[Saved data entries]
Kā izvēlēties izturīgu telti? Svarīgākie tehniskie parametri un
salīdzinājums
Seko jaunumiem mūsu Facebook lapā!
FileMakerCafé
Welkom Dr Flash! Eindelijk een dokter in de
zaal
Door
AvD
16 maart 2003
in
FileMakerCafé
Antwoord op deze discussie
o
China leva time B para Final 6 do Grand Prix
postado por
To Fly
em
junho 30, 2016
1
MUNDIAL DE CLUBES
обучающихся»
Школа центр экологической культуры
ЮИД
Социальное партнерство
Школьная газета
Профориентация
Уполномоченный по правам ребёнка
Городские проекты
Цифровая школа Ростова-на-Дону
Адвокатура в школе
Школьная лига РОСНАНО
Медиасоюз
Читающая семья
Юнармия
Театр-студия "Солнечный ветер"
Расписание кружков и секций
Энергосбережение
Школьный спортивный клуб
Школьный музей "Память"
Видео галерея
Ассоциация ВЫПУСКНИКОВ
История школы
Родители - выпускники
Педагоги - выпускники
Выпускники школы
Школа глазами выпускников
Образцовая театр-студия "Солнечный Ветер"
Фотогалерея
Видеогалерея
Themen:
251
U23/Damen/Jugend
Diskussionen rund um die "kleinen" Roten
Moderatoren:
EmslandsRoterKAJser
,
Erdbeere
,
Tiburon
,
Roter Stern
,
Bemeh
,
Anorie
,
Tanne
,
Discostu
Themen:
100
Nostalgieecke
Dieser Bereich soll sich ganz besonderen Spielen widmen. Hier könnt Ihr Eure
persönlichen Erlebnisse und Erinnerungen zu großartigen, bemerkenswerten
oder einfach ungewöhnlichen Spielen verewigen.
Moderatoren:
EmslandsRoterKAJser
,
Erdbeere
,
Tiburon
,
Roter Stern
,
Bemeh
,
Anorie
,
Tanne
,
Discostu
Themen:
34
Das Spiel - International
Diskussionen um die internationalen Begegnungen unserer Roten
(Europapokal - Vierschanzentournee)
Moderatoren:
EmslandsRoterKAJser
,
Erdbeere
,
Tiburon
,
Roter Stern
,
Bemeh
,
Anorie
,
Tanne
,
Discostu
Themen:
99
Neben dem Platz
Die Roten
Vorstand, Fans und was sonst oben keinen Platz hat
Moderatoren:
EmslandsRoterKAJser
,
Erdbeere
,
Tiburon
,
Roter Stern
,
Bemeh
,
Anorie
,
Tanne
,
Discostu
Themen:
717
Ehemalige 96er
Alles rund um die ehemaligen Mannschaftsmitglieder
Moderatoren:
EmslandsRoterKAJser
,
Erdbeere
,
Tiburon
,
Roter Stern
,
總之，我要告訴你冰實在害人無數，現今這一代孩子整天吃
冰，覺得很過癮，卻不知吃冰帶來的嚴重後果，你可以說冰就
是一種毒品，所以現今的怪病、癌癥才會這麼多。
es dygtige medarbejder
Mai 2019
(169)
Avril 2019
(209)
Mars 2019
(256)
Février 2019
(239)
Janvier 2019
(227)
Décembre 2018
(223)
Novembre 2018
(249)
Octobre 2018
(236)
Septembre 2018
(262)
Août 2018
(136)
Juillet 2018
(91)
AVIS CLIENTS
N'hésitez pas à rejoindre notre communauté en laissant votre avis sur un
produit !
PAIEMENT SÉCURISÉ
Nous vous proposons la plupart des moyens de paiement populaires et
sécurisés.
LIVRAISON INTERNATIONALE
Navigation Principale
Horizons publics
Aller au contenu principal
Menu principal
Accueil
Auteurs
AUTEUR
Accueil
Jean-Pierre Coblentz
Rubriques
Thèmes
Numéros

## Task prompt
Search the entries above for the string "Roten", and report each line where it occurs.

## Response below
Diskussionen rund um die "kleinen" Roten
Diskussionen um die internationalen Begegnungen unserer Roten
Die Roten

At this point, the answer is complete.